QUESTIONS =>
A: According to the passage, on what date were the proceedings settled?
B: List every personal name and firm name that appears in the passage.
C: From the passage, extract everything from "34. In the initial" down to "in these proceedings.".

PASSAGE =>
========================

It is quite clear that despite the legal submissions on behalf of the plaintiff, this is exactly the case - these proceedings raise the same issue.
34. In the initial Circuit Court proceedings Record No. 105/2002, the lessor Mr. Malone sued both the plaintiff and his father. On the application of the Mulrooney’s former solicitors, a third party being Shee & Hawe auctioneers were joined in these proceedings.
35. When the matter came to trial the order of the Circuit Court records that the third party issues between the Mulrooney’s on the one hand and Shee & Hawe on the other had been settled so that no order was required. The substantive proceedings between the Malone and the Mulrooney’s went ahead and the circuit judge determined that the lease was for a period of five years. The plaintiff and his father appealed that decision. Proceedings were settled on the 5th of November, 2005 for slightly more than the Circuit Court had awarded (€12,436.82). In the settlement the figure was €13,500.00 inclusive of costs. This sum was actually paid to Mr. Malone.

========================

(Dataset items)
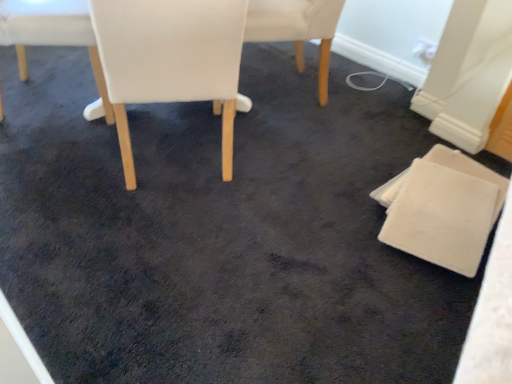
Question: Considering the relative sizes of white leather chair at center, marked as the 2th chair in a right-to-left arrangement, and white leather chair at center, the 2th chair viewed from the left, in the image provided, is white leather chair at center, marked as the 2th chair in a right-to-left arrangement, smaller than white leather chair at center, the 2th chair viewed from the left,?

Choices:
 (A) yes
 (B) no

Answer: (A)

Question: Is white leather chair at center, marked as the 2th chair in a right-to-left arrangement, surrounding white leather chair at center, the 2th chair viewed from the left?

Choices:
 (A) yes
 (B) no

Answer: (B)

Question: Is white leather chair at center, marked as the 2th chair in a right-to-left arrangement, at the right side of white leather chair at center, the 2th chair viewed from the left?

Choices:
 (A) no
 (B) yes

Answer: (B)

Question: Considering the relative sizes of white leather chair at center, marked as the 2th chair in a right-to-left arrangement, and white leather chair at center, the 2th chair viewed from the left, in the image provided, is white leather chair at center, marked as the 2th chair in a right-to-left arrangement, thinner than white leather chair at center, the 2th chair viewed from the left,?

Choices:
 (A) yes
 (B) no

Answer: (A)

Question: Does white leather chair at center, the third chair viewed from the left, come in front of white leather chair at center, the 2th chair viewed from the left?

Choices:
 (A) yes
 (B) no

Answer: (B)

Question: Which is correct: white leather chair at center, the 2th chair viewed from the left, is inside white felt coaster at lower right, placed as the 1th chair when sorted from right to left, or outside of it?

Choices:
 (A) outside
 (B) inside

Answer: (A)

Question: From a real-world perspective, is white leather chair at center, the 2th chair viewed from the left, physically located above or below white felt coaster at lower right, which appears as the fourth chair when viewed from the left?

Choices:
 (A) above
 (B) below

Answer: (A)

Question: Visually, is white leather chair at center, arranged as the third chair when viewed from the right, positioned to the left or to the right of white felt coaster at lower right, placed as the 1th chair when sorted from right to left?

Choices:
 (A) left
 (B) right

Answer: (A)

Question: Looking at their shapes, would you say white leather chair at center, arranged as the third chair when viewed from the right, is wider or thinner than white felt coaster at lower right, which appears as the fourth chair when viewed from the left?

Choices:
 (A) thin
 (B) wide

Answer: (B)

Question: From a real-world perspective, is white fabric chair at upper left, acting as the 4th chair starting from the right, positioned above or below white leather chair at center, the 2th chair viewed from the left?

Choices:
 (A) below
 (B) above

Answer: (A)

Question: Is point (23, 1) positioned closer to the camera than point (236, 59)?

Choices:
 (A) farther
 (B) closer

Answer: (A)

Question: From the image's perspective, relative to white leather chair at center, arranged as the third chair when viewed from the right, is white fabric chair at upper left, acting as the 4th chair starting from the right, above or below?

Choices:
 (A) above
 (B) below

Answer: (A)

Question: Based on their sizes in the image, would you say white fabric chair at upper left, acting as the 4th chair starting from the right, is bigger or smaller than white leather chair at center, arranged as the third chair when viewed from the right?

Choices:
 (A) big
 (B) small

Answer: (B)

Question: Is white leather chair at center, marked as the 2th chair in a right-to-left arrangement, bigger or smaller than white felt coaster at lower right, which appears as the fourth chair when viewed from the left?

Choices:
 (A) small
 (B) big

Answer: (B)

Question: Looking at their shapes, would you say white leather chair at center, the third chair viewed from the left, is wider or thinner than white felt coaster at lower right, placed as the 1th chair when sorted from right to left?

Choices:
 (A) thin
 (B) wide

Answer: (B)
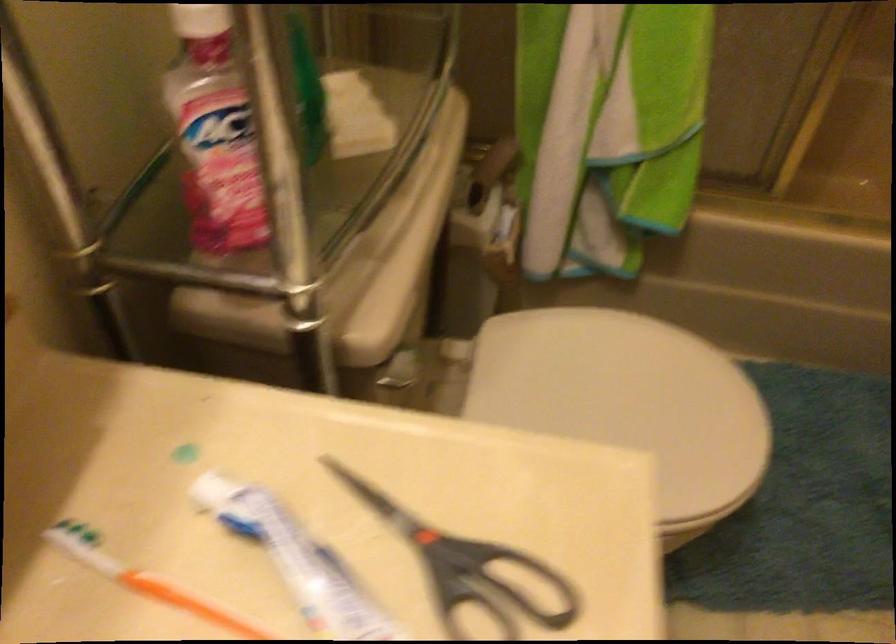
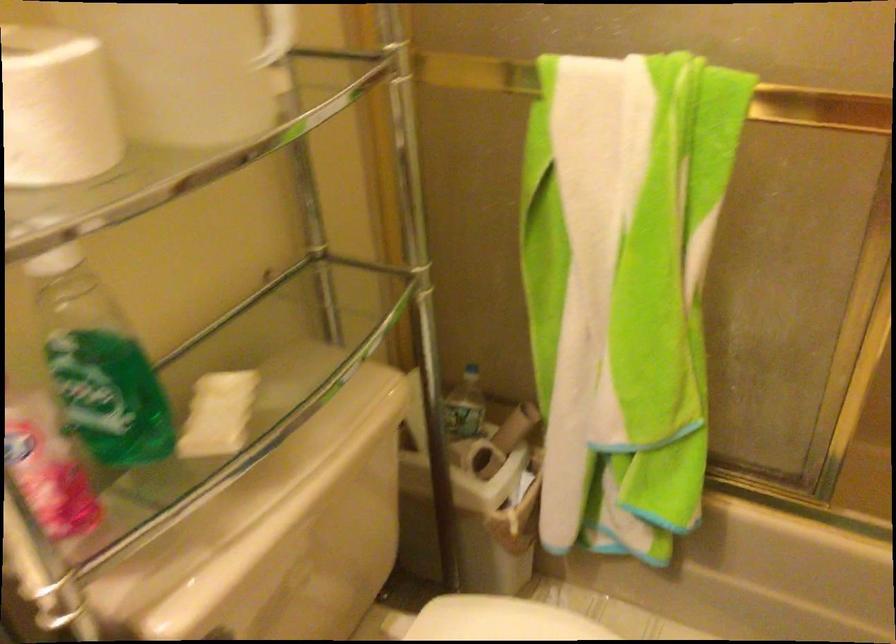
Where in the second image is the point corresponding to point (572, 73) from the first image?

(575, 353)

========================

ANSWERS TO THE PROBLEMS =>
A: The 5th of November, 2005.

B: Mr. Malone, the Mulrooney's, Shee & Hawe

C:
34. In the initial Circuit Court proceedings Record No. 105/2002, the lessor Mr. Malone sued both the plaintiff and his father. On the application of the Mulrooney’s former solicitors, a third party being Shee & Hawe auctioneers were joined in these proceedings.